If I had seven hours, I could describe 70 hours worth of frustration on alignment of multi-line text in SVG. 1.1 was bad, but things seem to be going downhill since about 2011.

http://cs.sru.edu/~ddailey/svg/GeometricAccessibility.html has examples that worked well across browsers in 2011, and work almost nowhere now. Trying to build text-flow into polygons as in http://cs.sru.edu/~ddailey/TGW2014/RectilinearMold2.html was painful. Wasn't all of that part of SVG1.2?

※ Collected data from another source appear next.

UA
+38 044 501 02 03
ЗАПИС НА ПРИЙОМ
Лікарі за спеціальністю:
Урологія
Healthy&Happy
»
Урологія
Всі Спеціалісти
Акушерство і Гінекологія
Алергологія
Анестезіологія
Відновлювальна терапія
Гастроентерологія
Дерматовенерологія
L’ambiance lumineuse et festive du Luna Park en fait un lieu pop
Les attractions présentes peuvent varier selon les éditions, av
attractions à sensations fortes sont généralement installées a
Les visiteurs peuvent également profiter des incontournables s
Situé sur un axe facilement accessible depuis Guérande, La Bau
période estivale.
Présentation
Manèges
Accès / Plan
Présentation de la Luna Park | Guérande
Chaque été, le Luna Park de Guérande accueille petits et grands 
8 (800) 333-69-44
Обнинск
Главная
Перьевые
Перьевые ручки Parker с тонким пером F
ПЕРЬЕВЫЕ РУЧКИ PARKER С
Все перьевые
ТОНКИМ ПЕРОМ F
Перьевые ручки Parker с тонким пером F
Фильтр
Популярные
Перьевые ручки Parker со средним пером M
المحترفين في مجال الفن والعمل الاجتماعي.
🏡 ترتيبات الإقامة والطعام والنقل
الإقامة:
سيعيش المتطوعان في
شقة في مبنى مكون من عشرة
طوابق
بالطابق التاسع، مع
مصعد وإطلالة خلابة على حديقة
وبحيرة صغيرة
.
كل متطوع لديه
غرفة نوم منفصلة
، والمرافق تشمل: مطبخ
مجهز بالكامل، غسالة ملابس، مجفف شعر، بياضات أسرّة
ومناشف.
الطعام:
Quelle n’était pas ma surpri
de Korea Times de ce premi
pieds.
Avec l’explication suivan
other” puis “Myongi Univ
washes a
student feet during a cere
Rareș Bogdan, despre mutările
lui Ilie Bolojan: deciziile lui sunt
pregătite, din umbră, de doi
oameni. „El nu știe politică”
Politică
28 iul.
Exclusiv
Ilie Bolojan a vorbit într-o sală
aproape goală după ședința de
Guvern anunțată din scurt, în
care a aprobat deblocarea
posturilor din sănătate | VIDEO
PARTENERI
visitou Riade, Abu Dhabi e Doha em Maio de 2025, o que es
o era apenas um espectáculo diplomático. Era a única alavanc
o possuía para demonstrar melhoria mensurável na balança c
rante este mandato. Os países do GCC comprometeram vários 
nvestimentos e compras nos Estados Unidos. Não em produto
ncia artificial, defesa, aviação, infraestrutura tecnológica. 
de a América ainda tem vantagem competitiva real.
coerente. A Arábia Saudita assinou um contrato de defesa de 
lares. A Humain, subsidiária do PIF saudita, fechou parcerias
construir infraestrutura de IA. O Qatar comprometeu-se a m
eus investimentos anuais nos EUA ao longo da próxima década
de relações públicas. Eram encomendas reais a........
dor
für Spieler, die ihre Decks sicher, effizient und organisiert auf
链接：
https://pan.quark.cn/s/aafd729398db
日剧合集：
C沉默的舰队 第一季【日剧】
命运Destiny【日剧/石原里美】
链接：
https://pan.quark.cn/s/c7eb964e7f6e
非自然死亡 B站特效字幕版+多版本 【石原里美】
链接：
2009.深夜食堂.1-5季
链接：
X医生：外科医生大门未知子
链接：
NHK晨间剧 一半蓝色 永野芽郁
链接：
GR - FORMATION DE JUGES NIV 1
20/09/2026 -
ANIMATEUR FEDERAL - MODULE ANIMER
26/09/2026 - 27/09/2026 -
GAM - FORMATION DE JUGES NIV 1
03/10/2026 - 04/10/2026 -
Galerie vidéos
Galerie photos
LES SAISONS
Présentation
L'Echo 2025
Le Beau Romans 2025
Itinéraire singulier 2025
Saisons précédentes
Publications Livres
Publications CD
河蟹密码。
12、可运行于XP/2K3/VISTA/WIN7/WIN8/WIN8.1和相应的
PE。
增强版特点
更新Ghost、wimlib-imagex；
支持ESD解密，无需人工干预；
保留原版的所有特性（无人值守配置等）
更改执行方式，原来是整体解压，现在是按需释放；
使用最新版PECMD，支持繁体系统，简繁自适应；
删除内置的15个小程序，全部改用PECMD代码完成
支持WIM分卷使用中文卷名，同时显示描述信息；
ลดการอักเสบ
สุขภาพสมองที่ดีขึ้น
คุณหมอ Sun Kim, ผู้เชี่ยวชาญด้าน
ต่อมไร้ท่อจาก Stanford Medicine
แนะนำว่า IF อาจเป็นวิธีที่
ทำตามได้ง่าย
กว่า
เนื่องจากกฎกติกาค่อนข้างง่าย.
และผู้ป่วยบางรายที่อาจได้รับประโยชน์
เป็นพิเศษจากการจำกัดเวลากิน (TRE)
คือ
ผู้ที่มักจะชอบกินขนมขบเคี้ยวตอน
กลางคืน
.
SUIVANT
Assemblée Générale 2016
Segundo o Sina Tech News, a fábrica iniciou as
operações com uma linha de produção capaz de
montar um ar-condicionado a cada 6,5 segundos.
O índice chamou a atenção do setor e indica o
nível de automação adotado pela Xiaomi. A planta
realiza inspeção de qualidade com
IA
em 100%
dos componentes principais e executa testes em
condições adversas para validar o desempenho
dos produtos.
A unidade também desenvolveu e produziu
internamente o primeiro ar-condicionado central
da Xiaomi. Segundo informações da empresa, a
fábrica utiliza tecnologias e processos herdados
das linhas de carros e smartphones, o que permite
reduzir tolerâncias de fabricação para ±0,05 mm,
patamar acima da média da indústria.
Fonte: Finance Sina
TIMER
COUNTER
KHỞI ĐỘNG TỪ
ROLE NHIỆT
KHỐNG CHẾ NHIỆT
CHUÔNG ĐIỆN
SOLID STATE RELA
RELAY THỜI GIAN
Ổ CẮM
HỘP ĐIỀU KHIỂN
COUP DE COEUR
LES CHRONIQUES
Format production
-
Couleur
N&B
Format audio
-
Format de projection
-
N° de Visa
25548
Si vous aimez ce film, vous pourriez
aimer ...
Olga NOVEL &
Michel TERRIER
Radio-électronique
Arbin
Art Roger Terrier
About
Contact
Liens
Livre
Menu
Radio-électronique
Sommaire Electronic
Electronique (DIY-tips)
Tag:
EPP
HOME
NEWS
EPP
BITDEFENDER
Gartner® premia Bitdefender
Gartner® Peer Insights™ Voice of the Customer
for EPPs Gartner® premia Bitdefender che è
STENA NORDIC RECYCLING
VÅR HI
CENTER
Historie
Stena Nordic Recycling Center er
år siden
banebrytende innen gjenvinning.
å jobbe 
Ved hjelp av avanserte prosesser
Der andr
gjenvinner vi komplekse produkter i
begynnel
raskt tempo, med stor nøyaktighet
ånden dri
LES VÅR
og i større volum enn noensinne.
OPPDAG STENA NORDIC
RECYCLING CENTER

For what it is worth, a day or two ago, I tried for several hours to get this example to properly size across browser, so it could be properly posted at Ello. It is at social media that people actually see animations, btw.

http://cs.sru.edu/~ddailey/ello/waterfallMask.svg 

IE and FF don't seem to understand things like font-family="serif" font-stretch="ultra-expanded" textLength="620" lengthAdjust="spacingAndGlyphs" font-weight="bold" , at least in the same way that Chrome does. I'm pretty sure that old Opera did things the way one would expect.

Ultimately, it has been very hard (for the past 14 years of experimentation) to get text to occupy just the proper footprint on the screen: sort of a requirement for text art and logos and such -- and having that happen is sort of a prerequisite for having people make accessible text rather than animated gifs. And that is sort of a requirement under the laws of many nations. 

Here is another example where the sizing of the text consistently seemed to be impossible. 
http://cs.sru.edu/~ddailey/ello/BarrelRoll2.svg 

Getting this http://cs.sru.edu/~ddailey/ello/BarrelRoll4.svg to display properly in Chrome, one actually has to view it as shown at Ello : https://ello.co/ddailey/post/yIXLe8D0ahdEGfcn3YgmdA

Really, getting it so that text occupies the same footprint across browsers is my use case, here. It'd be nice to be able measure the darn stuff for one thing and to get it to fill a rectangle, for another.